Umweltverbände: Fehlender Klimaschutzplan 2050 ist Blamage für Deutschland – CSU-Nüsslein: Hendricks soll sachlich diskutieren
Der Klimaschutzplan 2050 wurde entgegen der ursprünglichen Planung am 02.11.2016 von der Kabinettstagesordnung abgesetzt. Mit dem Plan wollte die Bundesregierung aufzeigen, wie Deutschland das Pariser Klimaabkommen, auf das sich die Weltgemeinschaft im Dezember vergangenen Jahres geeinigt hatte, umsetzen will. Doch selbst eine knappe Woche vor Beginn der diesjährigen Weltklimakonferenz COP22 in Marrakesch bleibt die Koalition darüber zerstritten. Die Umweltverbände BUND, Germanwatch, Greenpeace, NABU und WWF kritisieren diese Blockadehaltung in einer gemeinsamen Presseerklärung.
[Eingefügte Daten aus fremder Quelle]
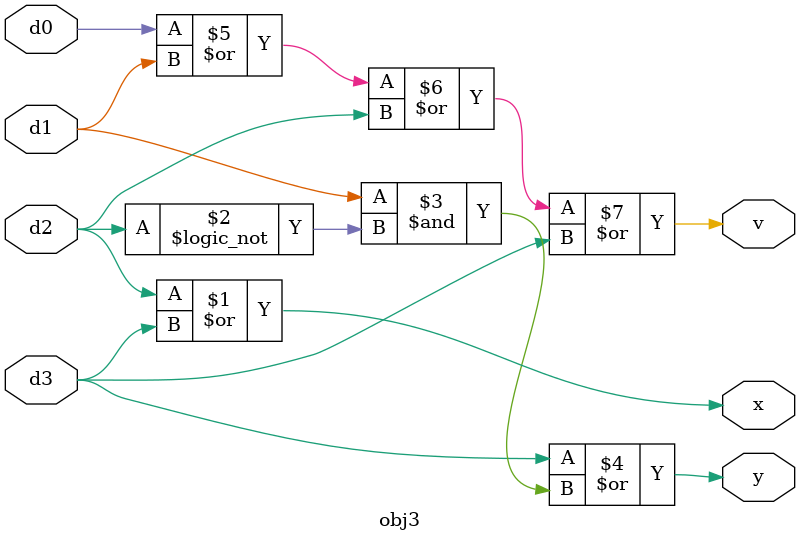
<source format=v>
module obj3(d0,d1,d2,d3,x,y,v);
input d0,d1,d2,d3;
output x,y,v;
assign x=d2|d3;
assign y=d3|(d1&(!d2));
assign v=d0|d1|d2|d3;
endmodule
</source>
Unionsfraktionsvize Nüsslein forderte Umweltministerin Hendricks dagegen auf, sie wolle mit ihrem Ruf nach der Richtlinienkompetenz der Kanzlerin offensichtlich einer gründlichen Ressortabstimmung und einer sachlichen Diskussion über den Klimaschutzplan ausweichen.
Nüsslein (CSU): Hendricks darf sachlicher Diskussion um Klimaschutzplan nicht aus dem Weg gehen
Dass Hendricks in der Diskussion um den Klimaschutzplan 2050 die Bundeskanzlerin zum Eingreifen aufgefordert hat, lässt CDU/CSU-Fraktionsvize Georg Nüßlein nicht ruhen – er erklärt: „Wer wie die Bundesumweltministerin nach der Richtlinienkompetenz der Kanzlerin ruft, will offensichtlich einer gründlichen Ressortabstimmung und einer sachlichen Diskussion über den Klimaschutzplan ausweichen. Dass sich Vorschläge wie eine Halbierung des Fleischkonsums oder das pauschale Aus für fossile Heizungen und Verbrennungsmotoren auf unseren Druck hin im aktuellen Entwurf nicht mehr wiederfinden, zeigt, dass sich eine inhaltliche Auseinandersetzung lohnt.“
Hendricks dürfe den Fragen, die sich bei der Lektüre ihres aktuellen Entwurfs aufdrängten, „nicht aus dem Weg gehen“ – und Nüsslein präsentiert gleich einen ganzen Katalog seiner Fragen:
- „Warum steht in dem Papier nichts zu den Kosten einzelner Maßnahmen und dem damit verbundenen Nutzen?
- Warum wird der untaugliche Versuch unternommen, Voraussagen über möglicherweise in zwei Jahrzehnten zur Verfügung stehende Technologien zu treffen?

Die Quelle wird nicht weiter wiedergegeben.